By Dr. Carl Steidtman, Chief Retail Analyst, Deloitte Research
By Dr. Carl Steidtman, Chief Retail Analyst, Deloitte Research
It's the economy stupid! --James Carville
Carville's axiom about elections and the economy has become a critical part of conventional wisdom. Incumbents have both an incentive and some ability to manipulate the economy to their advantage. In a good economy, the incumbent has the advantage. While that is true as a generalization, there have been many election cycles like 1968 and 1976 where a good economy was not enough to save the incumbent. Nor is a weak economy the kiss of death. In 1956, despite a weak economy, President Eisenhower easily managed to win reelection. George Bush, Sr. managed to hold the White House for the Republicans with sub-par consumer spending in 1988 as did Bill Clinton for the Democrats in 1996.
Despite these exceptions, it is hard to deny that there is a loose relationship between elections, the business cycle, and consumer spending. More importantly, the year after the election generally sees a slowdown in consumer spending, regardless of who wins. In the past 40 years, the only exceptions to this rule were Ronald Reagan in 1981 and Bill Clinton in 1993. In both cases, the economy was coming out of a recession from the previous year, a recession that in both cases helped the challenger to beat an incumbent president.

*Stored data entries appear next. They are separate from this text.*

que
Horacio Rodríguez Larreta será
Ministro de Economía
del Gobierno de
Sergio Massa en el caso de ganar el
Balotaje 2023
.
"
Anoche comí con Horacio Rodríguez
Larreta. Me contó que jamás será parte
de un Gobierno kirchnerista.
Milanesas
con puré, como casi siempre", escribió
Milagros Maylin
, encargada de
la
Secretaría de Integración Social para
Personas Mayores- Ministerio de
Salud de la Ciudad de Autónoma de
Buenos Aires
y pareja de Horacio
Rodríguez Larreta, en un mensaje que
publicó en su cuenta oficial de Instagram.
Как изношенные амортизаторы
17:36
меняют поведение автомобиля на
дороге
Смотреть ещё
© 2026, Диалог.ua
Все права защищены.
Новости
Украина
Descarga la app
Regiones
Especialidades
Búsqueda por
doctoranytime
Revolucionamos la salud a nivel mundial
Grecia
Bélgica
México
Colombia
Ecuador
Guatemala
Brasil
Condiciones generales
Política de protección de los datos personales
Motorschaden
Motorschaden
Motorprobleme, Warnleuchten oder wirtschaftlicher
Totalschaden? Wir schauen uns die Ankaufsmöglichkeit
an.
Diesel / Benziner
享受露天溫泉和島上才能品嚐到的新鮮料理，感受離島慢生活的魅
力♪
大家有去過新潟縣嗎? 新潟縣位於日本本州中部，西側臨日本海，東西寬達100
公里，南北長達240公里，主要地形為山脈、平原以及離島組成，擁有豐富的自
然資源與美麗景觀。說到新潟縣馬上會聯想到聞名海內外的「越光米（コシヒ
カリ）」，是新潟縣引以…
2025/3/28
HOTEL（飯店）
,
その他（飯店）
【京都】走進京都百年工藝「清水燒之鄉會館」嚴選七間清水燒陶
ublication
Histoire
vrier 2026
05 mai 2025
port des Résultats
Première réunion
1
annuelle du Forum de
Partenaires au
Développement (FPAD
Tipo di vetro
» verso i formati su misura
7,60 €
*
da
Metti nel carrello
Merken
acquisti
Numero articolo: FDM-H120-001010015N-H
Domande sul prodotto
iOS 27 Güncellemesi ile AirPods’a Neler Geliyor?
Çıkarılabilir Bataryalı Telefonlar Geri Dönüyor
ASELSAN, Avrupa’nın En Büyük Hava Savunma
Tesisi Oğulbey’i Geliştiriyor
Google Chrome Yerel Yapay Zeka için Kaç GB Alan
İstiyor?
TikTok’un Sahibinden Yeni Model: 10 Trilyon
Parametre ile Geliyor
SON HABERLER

The slowdown in consumer spending is broad based. While durable goods are more directly impacted than nondurables, virtually all classifications of goods are affected in some way.
Among the nondurable categories, gasoline appears to be the most sensitive to the political cycle. Gasoline sales soar in presidential election years, only to fall off in the two years following the election.
Not surprisingly, food is the least susceptible to political cycle manipulation. Even with food, however, election years are the best of the four-year cycle. General merchandise also responds to the political cycle, rising 6.7 percent in presidential election years but growing slower in nonpresidential election years.
In general, the upshot for the economy is: Look for slower consumer spending growth next year. For retailers in general merchandise, food, and gasoline, the biggest slowdown ahead if historical trends hold will be for gasoline.